Easter Bonnet Cookies – Not Simple, But Very Special
Granny’s Easter Bonnet Cookies bring back so many memories for both of us. When we were very little, we often got new dresses for Easter. Or, in Maddy’s case of being an extreme tomboy, a new blazer and matching skort. But by the 80s, it seems the tradition of girls and women getting new Easter dresses/bonnets/blazers had already fizzled. However, Granny singlehandedly managed to keep the bonnet tradition alive by making us these special cookies.
Every year we could count on a baggy of perfectly decorated, beautiful, little Easter bonnet cookies in our Easter baskets and even in our PO boxes in college (our roommates were quite jealous). Because these cookies were so special, and the recipe so complex, we knew that we wanted to make this recipe together. This was even more fun because we were visiting our brother, Andrew, who gave us a hand, too!
We learned so much while making this recipe! Making the dough (was it too sticky?), refrigerating it (we have to wait 3 hours?), rolling it out (why doesn’t Andrew have a rolling pin?!), baking to exactly the right doneness (how can we tell exactly?) and decorating all had to be done just right (HOW DID GRANNY DECORATE THESE WITH SUCH PRECISION??). Throughout the whole process, we wished that Granny was there, coaching us through. Although this was a labor intensive and intricate recipe, we both found it enjoyable and even relaxing.

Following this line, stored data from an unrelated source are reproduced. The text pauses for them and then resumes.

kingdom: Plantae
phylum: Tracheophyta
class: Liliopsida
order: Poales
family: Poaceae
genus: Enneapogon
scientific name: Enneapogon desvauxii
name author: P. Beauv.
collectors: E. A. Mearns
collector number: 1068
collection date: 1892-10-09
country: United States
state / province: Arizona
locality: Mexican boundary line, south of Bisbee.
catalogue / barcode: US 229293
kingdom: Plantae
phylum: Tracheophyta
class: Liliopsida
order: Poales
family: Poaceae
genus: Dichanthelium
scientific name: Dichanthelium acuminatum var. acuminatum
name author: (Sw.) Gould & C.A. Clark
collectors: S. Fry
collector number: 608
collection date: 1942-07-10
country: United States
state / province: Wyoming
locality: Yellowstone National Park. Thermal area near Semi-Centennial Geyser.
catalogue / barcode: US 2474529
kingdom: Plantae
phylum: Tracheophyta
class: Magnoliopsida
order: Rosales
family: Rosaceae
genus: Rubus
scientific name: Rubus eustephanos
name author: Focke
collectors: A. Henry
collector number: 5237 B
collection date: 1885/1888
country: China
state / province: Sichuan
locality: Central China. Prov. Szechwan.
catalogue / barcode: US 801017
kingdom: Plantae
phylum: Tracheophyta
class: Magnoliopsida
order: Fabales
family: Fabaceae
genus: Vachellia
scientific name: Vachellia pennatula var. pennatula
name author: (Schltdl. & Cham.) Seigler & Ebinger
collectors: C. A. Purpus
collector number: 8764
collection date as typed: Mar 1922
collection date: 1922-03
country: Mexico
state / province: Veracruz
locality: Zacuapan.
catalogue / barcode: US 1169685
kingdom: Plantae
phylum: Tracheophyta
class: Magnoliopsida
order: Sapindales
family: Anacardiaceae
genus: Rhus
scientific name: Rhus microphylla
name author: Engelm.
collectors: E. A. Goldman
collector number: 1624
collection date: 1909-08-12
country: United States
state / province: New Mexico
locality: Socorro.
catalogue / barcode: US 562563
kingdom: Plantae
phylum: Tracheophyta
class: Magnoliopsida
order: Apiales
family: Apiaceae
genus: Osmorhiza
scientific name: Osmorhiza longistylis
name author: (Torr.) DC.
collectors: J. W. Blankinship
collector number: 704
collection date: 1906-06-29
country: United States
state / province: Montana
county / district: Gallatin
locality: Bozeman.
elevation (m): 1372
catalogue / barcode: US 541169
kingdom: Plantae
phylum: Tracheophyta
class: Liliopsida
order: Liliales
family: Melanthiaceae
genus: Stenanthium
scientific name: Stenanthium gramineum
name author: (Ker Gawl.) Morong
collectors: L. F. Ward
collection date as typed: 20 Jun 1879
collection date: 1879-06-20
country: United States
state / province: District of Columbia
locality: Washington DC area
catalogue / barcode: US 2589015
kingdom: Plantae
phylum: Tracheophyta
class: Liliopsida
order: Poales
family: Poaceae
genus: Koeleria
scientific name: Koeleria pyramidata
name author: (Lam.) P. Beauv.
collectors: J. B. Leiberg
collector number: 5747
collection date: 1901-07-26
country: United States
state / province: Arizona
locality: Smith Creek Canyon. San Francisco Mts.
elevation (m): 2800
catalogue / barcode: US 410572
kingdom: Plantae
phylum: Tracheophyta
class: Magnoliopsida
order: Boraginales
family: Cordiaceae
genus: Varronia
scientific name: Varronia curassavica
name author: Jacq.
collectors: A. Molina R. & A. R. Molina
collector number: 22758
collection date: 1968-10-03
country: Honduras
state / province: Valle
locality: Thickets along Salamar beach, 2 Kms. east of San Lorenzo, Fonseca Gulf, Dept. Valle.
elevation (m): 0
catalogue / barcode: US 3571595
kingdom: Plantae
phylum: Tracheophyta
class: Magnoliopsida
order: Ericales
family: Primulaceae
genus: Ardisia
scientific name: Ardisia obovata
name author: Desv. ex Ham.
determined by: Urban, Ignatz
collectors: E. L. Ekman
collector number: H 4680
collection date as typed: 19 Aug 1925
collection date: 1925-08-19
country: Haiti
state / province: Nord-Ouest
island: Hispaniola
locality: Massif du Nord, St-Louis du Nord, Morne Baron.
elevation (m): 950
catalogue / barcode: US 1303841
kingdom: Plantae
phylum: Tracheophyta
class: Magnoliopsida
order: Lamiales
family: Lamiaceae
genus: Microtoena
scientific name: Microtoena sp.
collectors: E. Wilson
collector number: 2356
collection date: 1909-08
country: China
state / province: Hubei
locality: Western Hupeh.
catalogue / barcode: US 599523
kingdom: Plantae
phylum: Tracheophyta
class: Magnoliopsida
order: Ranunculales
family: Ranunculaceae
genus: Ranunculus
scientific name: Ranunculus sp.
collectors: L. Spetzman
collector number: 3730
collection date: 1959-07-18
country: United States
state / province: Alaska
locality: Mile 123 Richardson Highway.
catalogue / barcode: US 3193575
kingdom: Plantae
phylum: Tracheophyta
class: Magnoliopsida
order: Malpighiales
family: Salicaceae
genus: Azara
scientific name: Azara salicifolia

Because we can’t leave well enough alone, we read a bit more about Easter Bonnets. We read that during The Depression a brand new or refurbished Easter bonnet was a simple yet very special indulgence. Making these Easter Bonnet Cookies was not simple, but the finished products are a very special indulgence. Although Easter bonnets as a fashion trend appear to be OUT these days, we hope that Granny’s Easter Bonnet cookies will be IN. We will certainly make sure that this Easter tradition stays IN with our families.
These special Easter Bonnet Cookies are an adorable addition to your Easter dessert table, or your kids' Easter Baskets. They are beautiful and delicious and will bring a smile to anyone's face.
- 1 c butter 2 sticks, softened
- 1 c sugar
- 2 t baking powder
- 1 t vanilla extract
- 2 large eggs
- 3 3/4 c all purpose flour
- 1/4 c milk
- 1 lb confectioner's sugar
- 3 egg whites
Beat butter, sugar, baking powder and vanilla in a large bowl with mixer until pale and fluffy. Beat in eggs until very well blended.
With mixer on low, gradually beat in flour and milk until well blended.
Divide dough in half. Shape each half into a 1 inch thick disk. Wrap and refrigerate at least 3 hours, until firm enough to roll.
Heat oven to 350 and have cookie sheets ready.
On a lightly floured surface, roll out 1 disk (keep the other in the refrigerator) to 1/4 inch thick. Using a 2 inch round or scalloped edge for hat brim, and roll 1/2t dough into balls for hat crown.
Bake cookies, hat and brim separately, one sheet at a time, 10-12 minutes until bottoms and edges just begin to brown. Cool on sheet, 1 minute before transferring to a wire rack to cool completely.
In a large bowl, beat sugar and egg whites with a mixer 5 to 7 minutes until stiff, glossy peaks form when beaters are lifted.
To color icing, put portions of icing into cups. Add food color (leave some icing white) a small amount at a time, until you get the desired shade. Thin the icing for spreading with drops of water if necessary.
To assemble, attach each baked crown to the center of the baked brim with icing - white. Spread to edge of cookies. Icing should not be runny.
Spoon icing into decorating bag fitted with a piping tip. Pipe ribbon around the crown of bonnets.